WANT AAN ZIJN BARMHARTIGHEID IS GEEN EINDE
zondagsgebed
Heer onze God, sterk en
bevestig ons in Uw heilig Woord, en help ons, zo bidden wij, dat het in ons
vrucht dragen mag in geloof en werk, tot lof en eer van Uw Naam, door Jezus
Christus, onze Heer.
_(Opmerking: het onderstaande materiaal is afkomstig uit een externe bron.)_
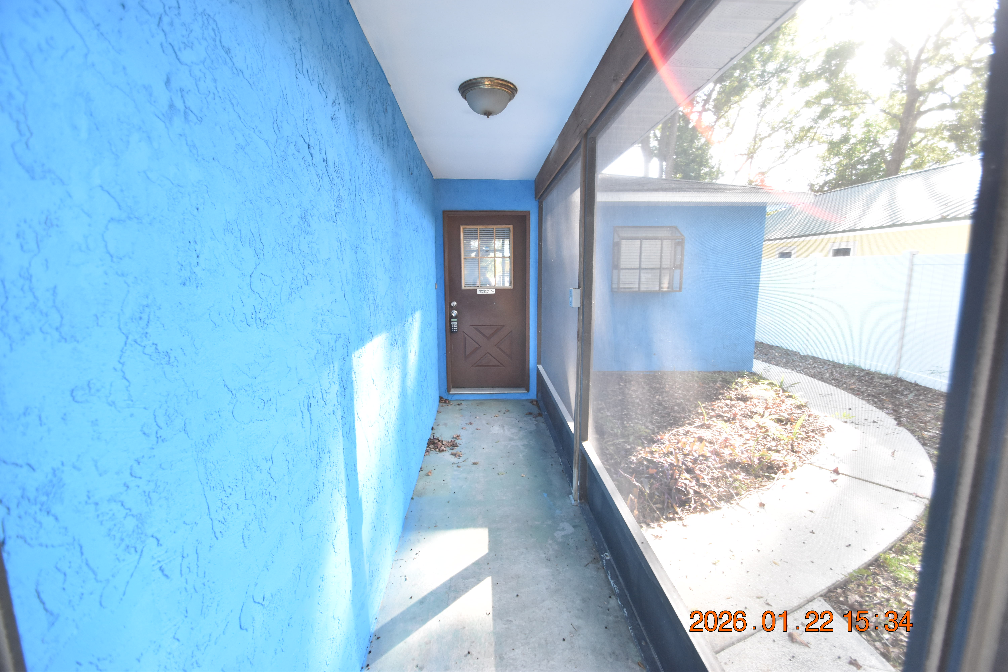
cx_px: 504
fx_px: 420
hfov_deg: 100.4
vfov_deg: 77.3
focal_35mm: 15
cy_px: 336
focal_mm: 10
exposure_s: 1/125
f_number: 3.5
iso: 800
Amen.
Lezing OT Jeremia 7: 1 – 15
De profeet Jeremia is zelf afkomstig uit een priesterfamilie, en daardoor
krijgt zijn profetie over de tempel daardoor een extra lading.
1De HEER
richtte zich tot Jeremia: 2 ‘Ga
in de tempelpoort staan en verkondig deze boodschap: Luister naar de woorden van
de HEER, Judeeërs; luister,
jullie die door deze poorten naar binnen gaan om de HEER te vereren.
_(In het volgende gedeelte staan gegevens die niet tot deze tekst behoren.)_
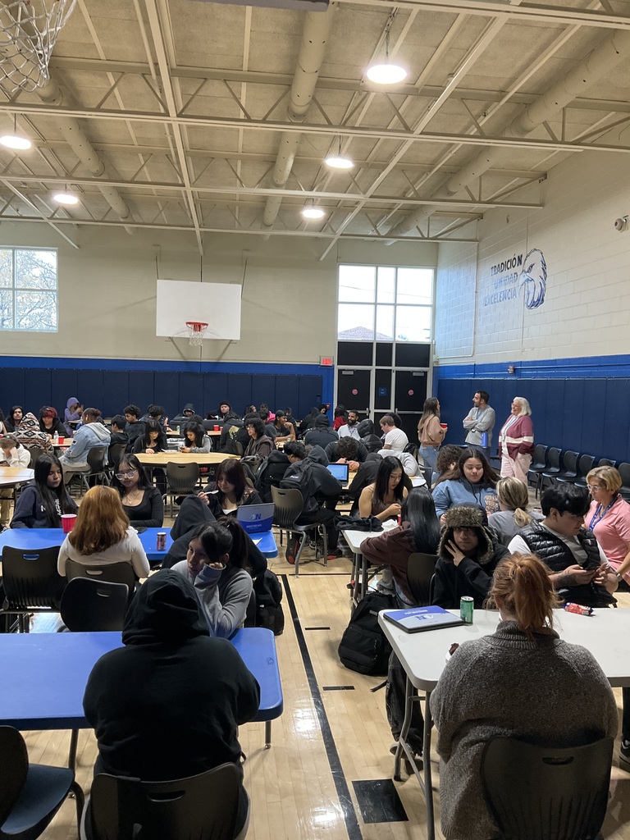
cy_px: 420
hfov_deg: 48.2
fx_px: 704
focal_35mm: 29
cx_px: 315
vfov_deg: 61.7
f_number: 1.8
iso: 64
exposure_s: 1/62
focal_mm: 3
3 Dit zegt de HEER van de hemelse
machten, de God van Israël: Beter je leven, dan mogen jullie in dit land
blijven wonen. 4 Vertrouw niet op
die bedrieglijke leus: “Dit is de tempel van de HEER ! De tempel van de HEER !
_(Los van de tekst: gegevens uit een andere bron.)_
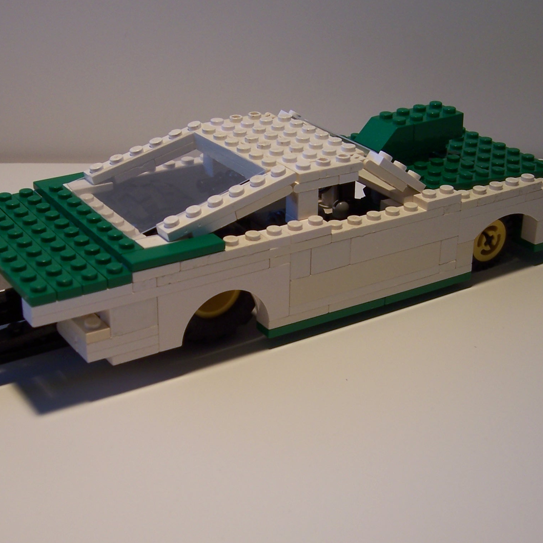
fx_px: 1047
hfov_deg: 29.0
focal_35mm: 59
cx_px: 227
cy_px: 279
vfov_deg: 29.1
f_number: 3.3
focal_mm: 7.3
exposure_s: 1/60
De tempel van de HEER !” 5 Als
jullie je leven werkelijk beteren, als jullie elkaar rechtvaardig behandelen, 6
vreemdelingen, wezen en weduwen niet onderdrukken, in dit land geen onschuldig
bloed vergieten en niet achter andere goden aanlopen, jullie onheil tegemoet, 7
dan mogen jullie hier blijven wonen, in dit land dat Ik jullie voorouders
gegeven heb. Zo is het altijd geweest, zo zal het dan altijd zijn.
8 Maar jullie vertrouwen op die bedrieglijke leus, en dat zal je niet baten. 9
Jullie stelen, moorden, plegen overspel en meineed, branden wierook voor Baäl
en lopen achter andere goden aan, die jullie eerst niet kenden. 10
En toch durven jullie, terwijl jullie al die gruweldaden plegen, voor Mij
te verschijnen in deze tempel, het huis waaraan Mijn naam verbonden is, met de
gedachte: Ons kan niets gebeuren!
11 Denken jullie soms dat het huis
dat Mijn naam draagt een rovershol is? Ik zie wel degelijk wat jullie doen –
spreekt de HEER. 12 Ga maar eens
naar het heiligdom in Silo, waar ik Mijn naam vroeger liet wonen, en zie wat ik
er vanwege de wandaden van mijn volk Israël mee heb gedaan.
13 Nu dan – spreekt de HEER –,
omdat jullie al die gruweldaden plegen en Ik telkens weer tot jullie gesproken
heb maar jullie niet hebben geluisterd, omdat Ik geroepen heb maar jullie niet
hebben geantwoord, 14 zal Ik met
deze tempel, waaraan Mijn naam verbonden is en waarin jullie je vertrouwen
stellen, en met heel het land dat Ik jullie voorouders gegeven heb, hetzelfde
doen als met Silo.
15 Ik zal jullie verstoten, zoals
ik jullie broedervolk, het nageslacht van Efraïm, verstoten heb.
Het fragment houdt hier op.